The Mudcat Café TM
Thread #50950   Message #774818
Posted By: Sibelius
31-Aug-02 - 11:07 AM
Thread Name: Guitar bridge-pins
Subject: RE: Guitar bridge-pins
Interesting points, Murray. There have been a couple of occasions when I've been in too much of a hurry to get re-strung and have done the job carelessly - dropped the string end in the hole and jammed the pin in without making sure the ball-end was up under the plate. The pin holds the string in place for the time being but not, as you say, when you start putting it under tension.

I'm not sure I follow the reasoning that slotted pins = manufacturer's short cuts. I thought all plastic pins were made with slots (I know the wooden and brass ones aren't), so if that's what the maker chooses to use, you're going to have slots in your pins, regardless of the build quality.

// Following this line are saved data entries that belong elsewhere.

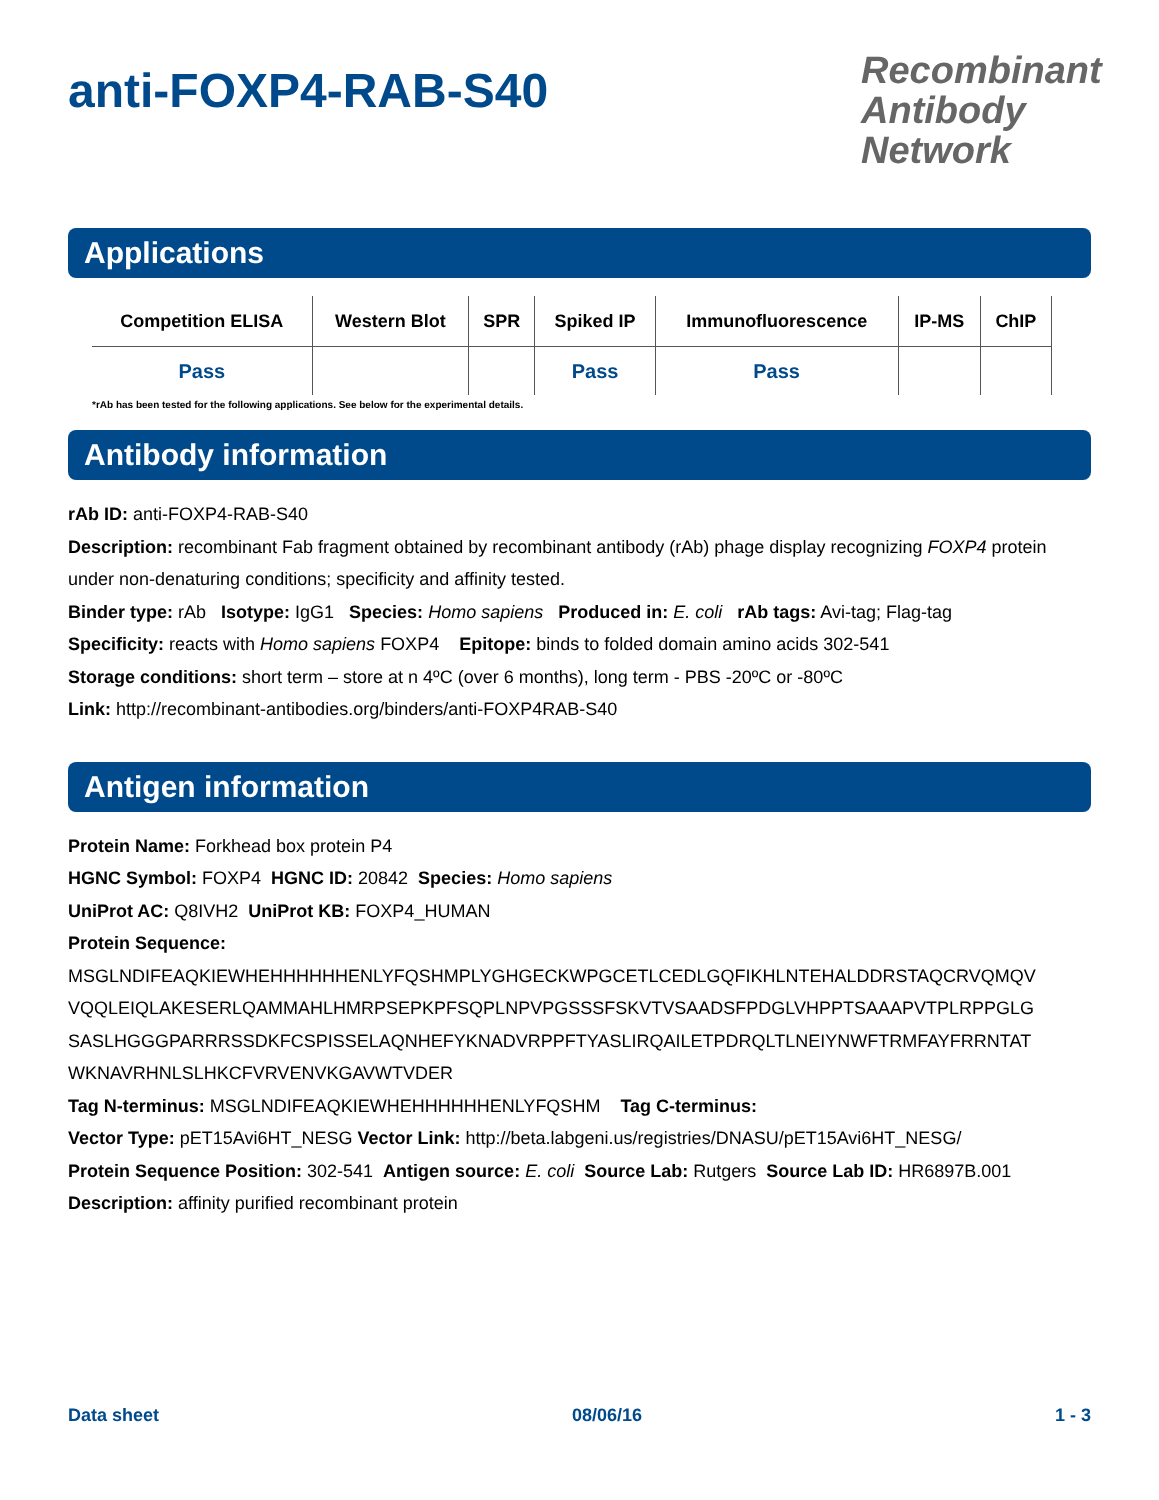anti-FOXP4-RAB-S40
Recombinant Antibody Network
Applications
| Competition ELISA | Western Blot | SPR | Spiked IP | Immunofluorescence | IP-MS | ChIP |
| --- | --- | --- | --- | --- | --- | --- |
| Pass | | | Pass | Pass | | |
*rAb has been tested for the following applications. See below for the experimental details.
Antibody information
rAb ID: anti-FOXP4-RAB-S40
Description: recombinant Fab fragment obtained by recombinant antibody (rAb) phage display recognizing FOXP4 protein under non-denaturing conditions; specificity and affinity tested.
Binder type: rAb Isotype: IgG1 Species: Homo sapiens Produced in: E. coli rAb tags: Avi-tag; Flag-tag
Specificity: reacts with Homo sapiens FOXP4 Epitope: binds to folded domain amino acids 302-541
Storage conditions: short term – store at n 4ºC (over 6 months), long term - PBS -20ºC or -80ºC
Link: http://recombinant-antibodies.org/binders/anti-FOXP4RAB-S40
Antigen information
Protein Name: Forkhead box protein P4
HGNC Symbol: FOXP4 HGNC ID: 20842 Species: Homo sapiens
UniProt AC: Q8IVH2 UniProt KB: FOXP4_HUMAN
Protein Sequence:
MSGLNDIFEAQKIEWHEHHHHHHENLYFQSHMPLYGHGECKWPGCETLCEDLGQFIKHLNTEHALDDRSTAQCRVQMQV
VQQLEIQLAKESERLQAMMAHLHMRPSEPKPFSQPLNPVPGSSSFSKVTVSAADSFPDGLVHPPTSAAAPVTPLRPPGLG
SASLHGGGPARRRSSDKFCSPISSELAQNHEFYKNADVRPPFTYASLIRQAILETPDRQLTLNEIYNWFTRMFAYFRRNTAT
WKNAVRHNLSLHKCFVRVENVKGAVWTVDER
Tag N-terminus: MSGLNDIFEAQKIEWHEHHHHHHENLYFQSHM Tag C-terminus:
Vector Type: pET15Avi6HT_NESG Vector Link: http://beta.labgeni.us/registries/DNASU/pET15Avi6HT_NESG/
Protein Sequence Position: 302-541 Antigen source: E. coli Source Lab: Rutgers Source Lab ID: HR6897B.001
Description: affinity purified recombinant protein
Data sheet 08/06/16 1 - 3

Just spreading the discussion a little, if I may, I've always thought the pin bridge a bit primitive anyway. The Ovation style seems neater (no pins to lose, either), where the strings are fed through holes at the back of the bridge plate, parallel with the guitar top, then up out of the top of the plate and over the saddle. Do any other manufacturers use that style or is it an Ovation patent?

Presumably the zero fret stands prouder of the fingerboard than all the others? Otherwise you'd be restricted to having a very low action. Have I got that right?